Theme + Number: #44, "Rations".
Warnings: Spoilers for That Thing You Should Know Already.
Summary: There's never enough of anything to waste it.
There’s never enough of anything to go around, so Dona measures it carefully to make it last. She does the shopping while her mother sleeps and puts the food away according to her own method: her mother’s half of each day’s portion goes in the cupboards, and everything else goes in Dona’s room, tucked in boxes salvaged from the wharves. Every day, her mother comes home and yells, “Is this all there is?” and Dona lies and says, “I’m going to the store tomorrow!”
The one good thing about being a fisher’s daughter is that, because her mother comes home exhausted at dawn and sleeps while the shops are open, Dona gets the money. She divides that up too: food money, which is most of it, into her pocket for market day; a handful of the smallest coins into the jar her mother knows about; a few under her mattress for sudden emergencies like her mother suddenly learning how to add up her wages and compare it with the price of food; and the rest into a carefully dug and concealed hole farther up the island, in case of Sin or some other serious loss. What goes into her secret cache isn’t much, but she makes sure to find a few gil every week. She can’t count on both of them being healthy all the time, and there’s always Sin.
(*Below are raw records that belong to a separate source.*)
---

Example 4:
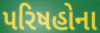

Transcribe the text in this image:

પરિષહોના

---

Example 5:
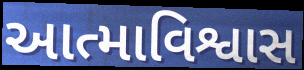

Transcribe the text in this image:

આત્માવિશ્વાસ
Every time she goes up there to bury her savings, she dreams about the time when there will be enough to spare that she can take it and go somewhere else, anywhere else.
She portions out everything else, too. After all these years, she doesn’t need much energy to deal with her mother; mostly her strength goes to studying at the tiny temple too small to have a faith where the children of the island get whatever learning they have time for. Dona makes the time, and the offerings, meager as they are, for the disgraced ex-summoner who ended up on their island because no one anywhere else would have anything to do with him. If she wants to get out of here, she has to be the best. She saves a little strength over for holding her head up high when she goes to and from the temple, no matter what anyone calls her. She doesn’t need other people, anyway.
The most important thing she has to ration carefully is happiness. If there’s one thing she’s learned from her mother that’s worth remembering, it’s that there’s only so much happiness to go around in a person’s life. There’s no use having days and days of it in a row and then none at all for months. So she controls how much she allows herself at a time.
Every day, she gets the calm contentment of watching the sun set over the sea, beyond the horizon where she’ll be going someday. Every week, she gets the satisfaction of seeing her precious cache of coins increase and the smug pleasure of proving herself the best in the class. Every month or so, she lets herself go, buys some small treat, and takes it with her dinner up to the wood where no one goes but the occasional carpenter or very occasional hunter. Every year on her birthday she takes a day all to herself when she doesn’t have to answer to anyone, buys herself a present, and does whatever she wants for the day no matter the looks she gets.
Being a summoner means taking her portion of the world all at once, in a lump sum, and running through it as fast as she can. It doesn’t mean she’s cheating, though; she gets all the happiness she would ever have had and less than six months to spend it.